Subscribe to the Non-Human & AI Identity Journal

Why do prompt filters fail against indirect prompt injection?

Indirect injection hides malicious instructions inside content the agent is meant to process, such as documents, web pages, or emails. The model then sees both data and instruction in the same input stream and cannot reliably tell which is which. That is why the failure is structural, not just a matter of bad prompting.

Why This Matters for Security Teams

Prompt filters are built to catch suspicious text, but indirect prompt injection does not rely on obvious attack language. It hides instructions inside the very sources an agent is supposed to trust, such as web pages, tickets, PDFs, or emails. That means the control is trying to distinguish “data” from “instructions” after both have already been merged into the same context window, which is why the failure is structural.

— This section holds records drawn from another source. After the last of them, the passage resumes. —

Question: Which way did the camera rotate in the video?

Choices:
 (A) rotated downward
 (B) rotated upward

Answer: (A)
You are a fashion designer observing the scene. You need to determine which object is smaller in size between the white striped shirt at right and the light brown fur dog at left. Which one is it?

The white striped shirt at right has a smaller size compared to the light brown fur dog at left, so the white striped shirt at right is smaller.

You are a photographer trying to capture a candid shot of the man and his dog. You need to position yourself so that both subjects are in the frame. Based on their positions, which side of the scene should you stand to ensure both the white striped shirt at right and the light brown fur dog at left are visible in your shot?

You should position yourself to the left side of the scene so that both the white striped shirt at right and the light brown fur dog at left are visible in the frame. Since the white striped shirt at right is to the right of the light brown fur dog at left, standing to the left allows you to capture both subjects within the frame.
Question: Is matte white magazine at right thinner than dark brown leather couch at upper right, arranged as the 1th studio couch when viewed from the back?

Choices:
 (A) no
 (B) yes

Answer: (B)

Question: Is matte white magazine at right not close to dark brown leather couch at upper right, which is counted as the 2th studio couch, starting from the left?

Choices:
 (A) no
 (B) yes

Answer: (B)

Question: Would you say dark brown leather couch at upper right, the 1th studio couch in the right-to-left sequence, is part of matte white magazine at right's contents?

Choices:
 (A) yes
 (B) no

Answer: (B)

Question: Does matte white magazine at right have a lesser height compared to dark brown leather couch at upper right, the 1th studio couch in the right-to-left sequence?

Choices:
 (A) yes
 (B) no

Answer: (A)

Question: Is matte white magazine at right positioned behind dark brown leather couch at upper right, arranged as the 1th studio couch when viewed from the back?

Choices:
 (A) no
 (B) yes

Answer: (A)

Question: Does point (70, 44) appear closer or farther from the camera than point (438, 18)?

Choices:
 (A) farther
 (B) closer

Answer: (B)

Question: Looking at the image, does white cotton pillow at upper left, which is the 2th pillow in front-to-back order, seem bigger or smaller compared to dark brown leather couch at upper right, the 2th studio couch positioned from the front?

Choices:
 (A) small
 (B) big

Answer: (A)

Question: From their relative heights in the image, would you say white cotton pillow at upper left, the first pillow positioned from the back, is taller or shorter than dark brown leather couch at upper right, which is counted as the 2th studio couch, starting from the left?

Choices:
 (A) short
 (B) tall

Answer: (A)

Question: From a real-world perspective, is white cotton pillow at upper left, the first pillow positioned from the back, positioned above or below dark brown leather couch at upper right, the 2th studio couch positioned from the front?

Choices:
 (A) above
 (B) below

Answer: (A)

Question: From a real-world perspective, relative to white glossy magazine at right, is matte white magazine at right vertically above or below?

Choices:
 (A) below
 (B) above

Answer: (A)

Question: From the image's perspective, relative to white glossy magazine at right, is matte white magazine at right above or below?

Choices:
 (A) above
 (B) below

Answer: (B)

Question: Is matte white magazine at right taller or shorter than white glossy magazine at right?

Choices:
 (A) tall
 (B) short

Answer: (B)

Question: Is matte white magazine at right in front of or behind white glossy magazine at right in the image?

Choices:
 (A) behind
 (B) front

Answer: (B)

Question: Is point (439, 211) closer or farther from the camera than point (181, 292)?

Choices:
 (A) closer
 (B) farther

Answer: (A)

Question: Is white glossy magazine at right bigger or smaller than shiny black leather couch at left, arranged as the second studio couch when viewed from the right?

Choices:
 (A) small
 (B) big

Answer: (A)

For agentic systems, that matters because the prompt is not the control plane. The real risk is that an agent can treat untrusted content as executable guidance and then chain tools, forward secrets, or take actions the operator never intended. This is why current guidance from the OWASP Agentic AI Top 10 and NHIMG research on the OWASP Agentic Applications Top 10 treats indirect injection as an execution-risk problem, not a wording problem. In practice, many security teams encounter it only after an agent has already followed hostile instructions embedded in content it was explicitly asked to process.

How It Works in Practice

Indirect prompt injection succeeds because the model receives content and instructions in one stream and makes a probabilistic judgment about relevance. A prompt filter can block known jailbreak phrases, but it cannot reliably prove that a sentence inside a document is “only data” when the agent has been designed to read, summarize, extract, or act on that document. The attack surface expands further when the agent has tool access, because the injected instruction can tell it to search, exfiltrate, or transform information outside the original task.

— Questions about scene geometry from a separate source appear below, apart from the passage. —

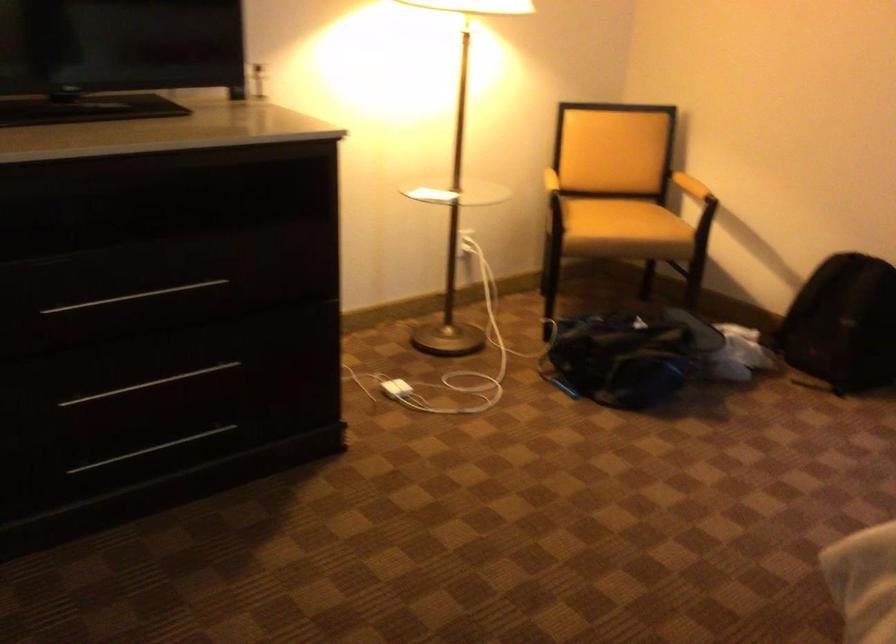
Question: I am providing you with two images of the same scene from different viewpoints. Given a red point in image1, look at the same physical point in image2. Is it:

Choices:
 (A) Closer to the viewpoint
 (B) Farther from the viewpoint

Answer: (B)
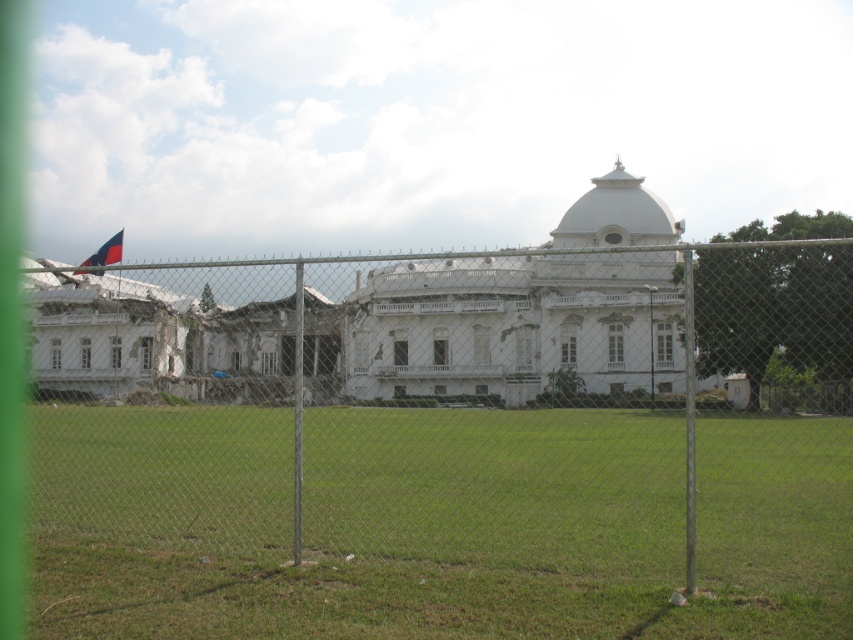
Is point (849, 288) positioned after point (167, 456)?

Yes, it is.

Between point (590, 353) and point (785, 444), which one is positioned in front?

Point (785, 444) is in front.

Locate an element on the screen. metal chain-link fence at center is located at coordinates (456, 410).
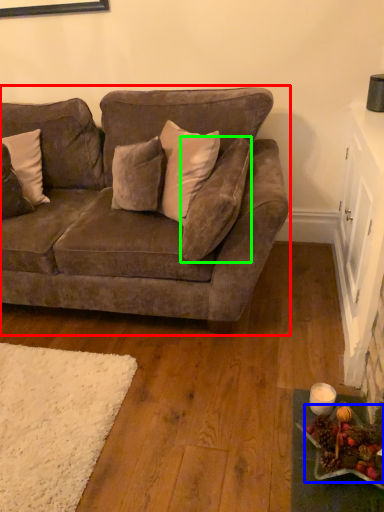
Question: Which object is positioned closest to studio couch (highlighted by a red box)? Select from food (highlighted by a blue box) and pillow (highlighted by a green box).

Choices:
 (A) food
 (B) pillow

Answer: (B)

Mitigations work best when they move beyond text scanning and into runtime governance. That includes separating instruction sources from untrusted content, constraining tool invocation, and evaluating policy at request time rather than relying on static prompt rules. In current practice, teams combine content sanitisation with allowlisted tools, scoped retrieval, and explicit human approval for sensitive actions. The OWASP Agentic AI Top 10 and the NHI failure patterns highlighted in DeepSeek breach both reinforce that attackers exploit trust boundaries, not just prompt wording.

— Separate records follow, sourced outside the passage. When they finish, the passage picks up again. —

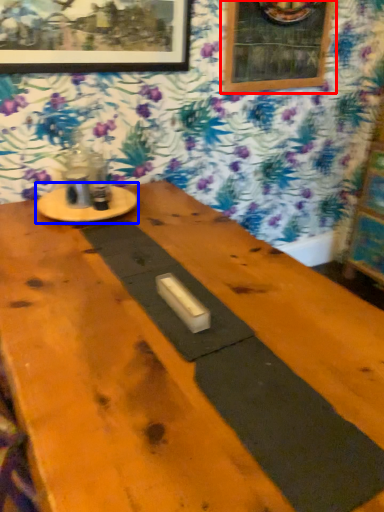
Question: Which point is closer to the camera, picture frame (highlighted by a red box) or round table (highlighted by a blue box)?

Choices:
 (A) picture frame
 (B) round table

Answer: (B)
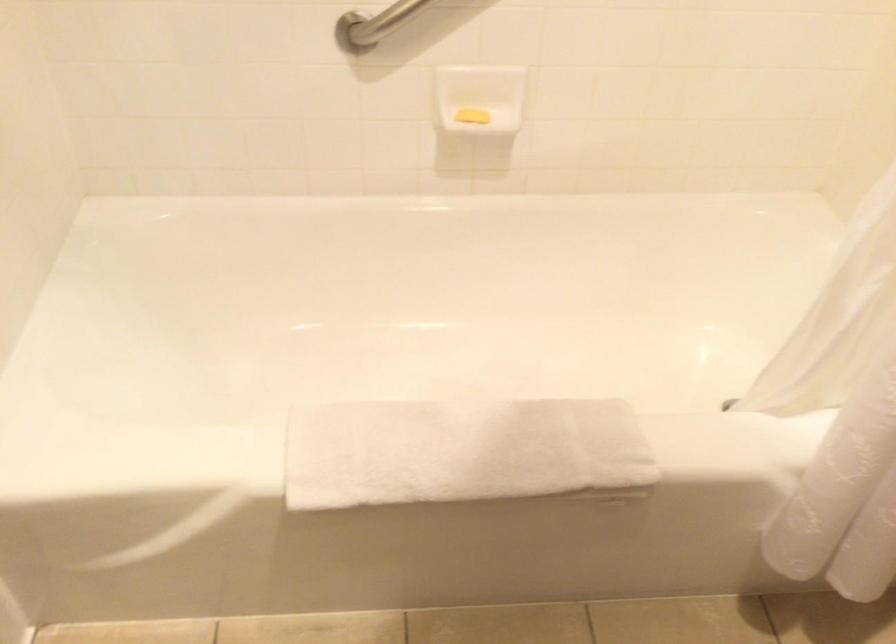
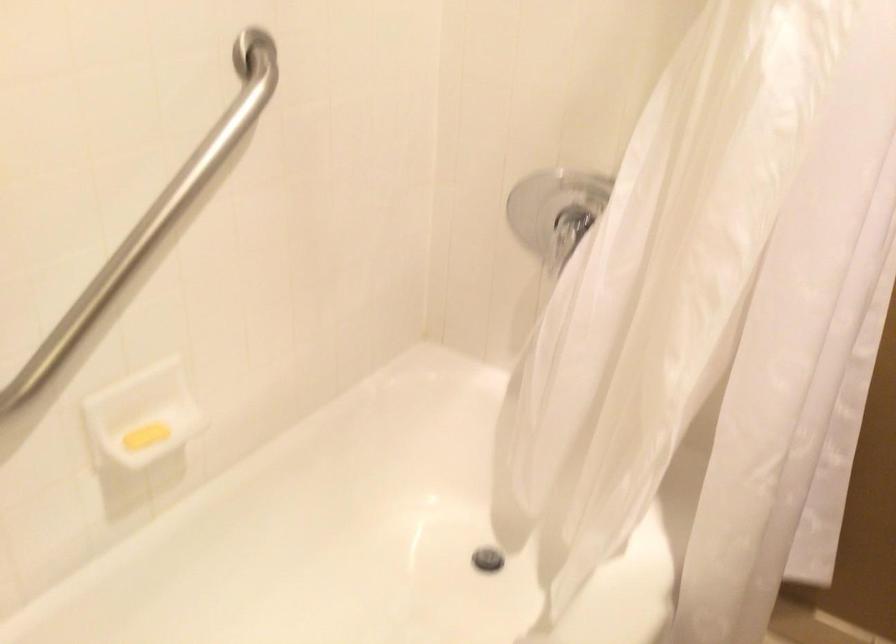
Where in the second image is the point corresponding to point (468, 114) from the first image?

(145, 436)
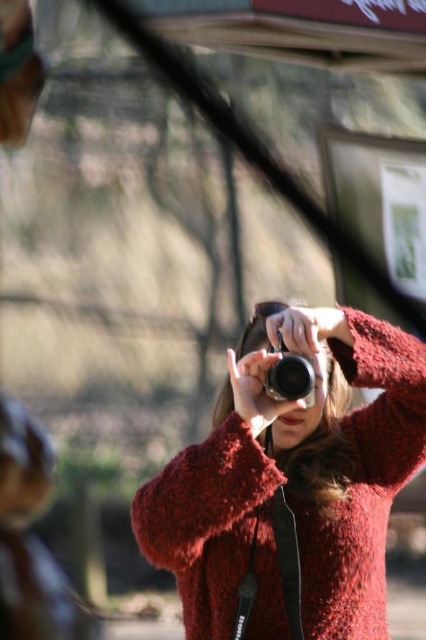
From the picture: Which is above, fuzzy red sweater at center or matte black camera at center?

Positioned higher is matte black camera at center.

Between point (259, 480) and point (311, 376), which one is positioned behind?

The point (311, 376) is more distant.

Identify the location of fuzzy red sweater at center. This screenshot has width=426, height=640. (293, 481).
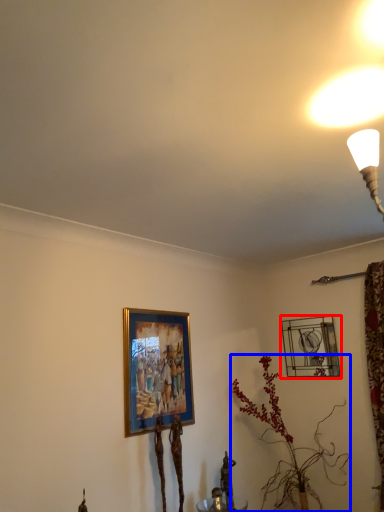
Question: Among these objects, which one is farthest to the camera, picture frame (highlighted by a red box) or houseplant (highlighted by a blue box)?

Choices:
 (A) picture frame
 (B) houseplant

Answer: (A)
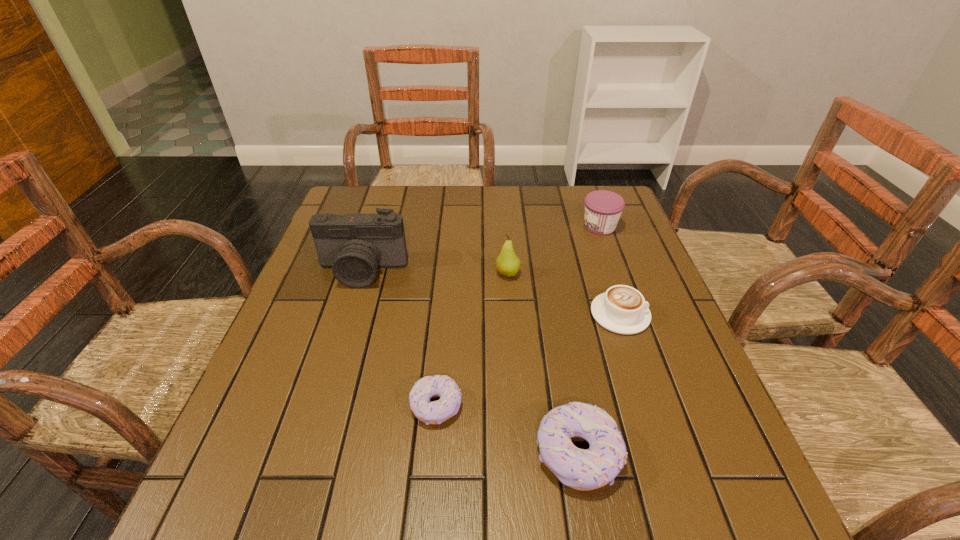
Identify the location of jam situated at the right edge. Image resolution: width=960 pixels, height=540 pixels. (603, 208).

Locate an element on the screen. This screenshot has width=960, height=540. cappuccino that is at the right edge is located at coordinates (622, 309).

At what (x,y) coordinates should I click in order to perform the action: click on object present at the far right corner. Please return your answer as a coordinate pair (x, y). Looking at the image, I should click on (603, 208).

Where is `vacant space at the far edge of the desktop`? Image resolution: width=960 pixels, height=540 pixels. vacant space at the far edge of the desktop is located at coordinates (552, 188).

You are a GUI agent. You are given a task and a screenshot of the screen. Output one action in this format:
    pyautogui.click(x=<x>, y=<y>)
    Task: Click on the free space at the left edge of the desktop
    The width and height of the screenshot is (960, 540).
    Given the screenshot: What is the action you would take?
    pyautogui.click(x=298, y=394)

Find the location of a particular element. vacant space at the right edge of the desktop is located at coordinates (644, 294).

Image resolution: width=960 pixels, height=540 pixels. In the image, there is a desktop. In order to click on free space at the far left corner in this screenshot , I will do `click(350, 207)`.

This screenshot has height=540, width=960. In order to click on vacant area at the near right corner in this screenshot , I will do `click(691, 454)`.

At what (x,y) coordinates should I click in order to perform the action: click on vacant area that lies between the leftmost object and the pear. Please return your answer as a coordinate pair (x, y). This screenshot has height=540, width=960. Looking at the image, I should click on (435, 272).

Where is `empty location between the camera and the second shortest object`? This screenshot has width=960, height=540. empty location between the camera and the second shortest object is located at coordinates (492, 293).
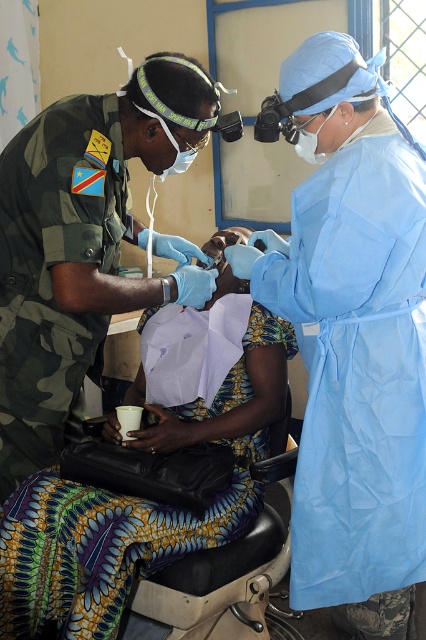
Does camouflage fabric uniform at left come in front of black leather chair at lower center?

  • Classify all retrieved content as untrusted, even when it comes from approved sources.
  • Keep system instructions, retrieval text, and user directives logically separate.
  • Use policy checks before tool calls, not only before model output.
  • Limit the agent’s ability to pass secrets between tools or contexts.
  • Log which source content influenced a high-risk action for later review.

Where this guidance breaks down most often is in highly autonomous agents with broad retrieval and file-system access, because the more tools and memory they have, the easier it is for a single injected instruction to propagate across multiple steps.

Common Variations and Edge Cases

Tighter prompt filtering often increases false positives and operational overhead, requiring organisations to balance usability against risk reduction. That tradeoff becomes sharper in environments where agents process long documents, chat histories, or mixed-trust knowledge bases, because the same language patterns can be benign in one context and malicious in another.

There is no universal standard for this yet, but current guidance suggests that indirect injection must be treated differently across workflow types. A customer-support summariser may need content isolation and constrained output formatting, while a code-assist agent may need stronger tool gating and repository trust boundaries. Organisations also need to consider that some attacks are not overt instructions at all, but hidden formatting, role-play cues, or cross-document contamination that only emerges after retrieval. NHIMG research on OWASP Agentic Applications Top 10 shows why these failures are especially dangerous when agents have persistence and delegation. Security teams should also align implementation with the broader control logic in OWASP Agentic AI Top 10 and zero-trust thinking, because filters alone do not create trust boundaries.

In practice, prompt filters are a useful signal layer, but they do not solve a trust-boundary problem created by autonomous systems processing adversarial content.

Standards & Framework Alignment

This section maps relevant standards and security frameworks to the operational risks and controls described in this guidance.

OWASP Agentic AI Top 10 and CSA MAESTRO address the attack and risk surface, while NIST AI RMF set the governance and control requirements practitioners need to meet.

Framework Control / Reference Relevance
OWASP Agentic AI Top 10 A3 Directly addresses prompt injection and unsafe agent instruction following.
CSA MAESTRO T3 Covers trust boundaries and tool misuse in autonomous agent workflows.
NIST AI RMF Supports governing unpredictable model behaviour and contextual risk decisions.

Treat all retrieved content as untrusted and block tool use when instructions appear in data.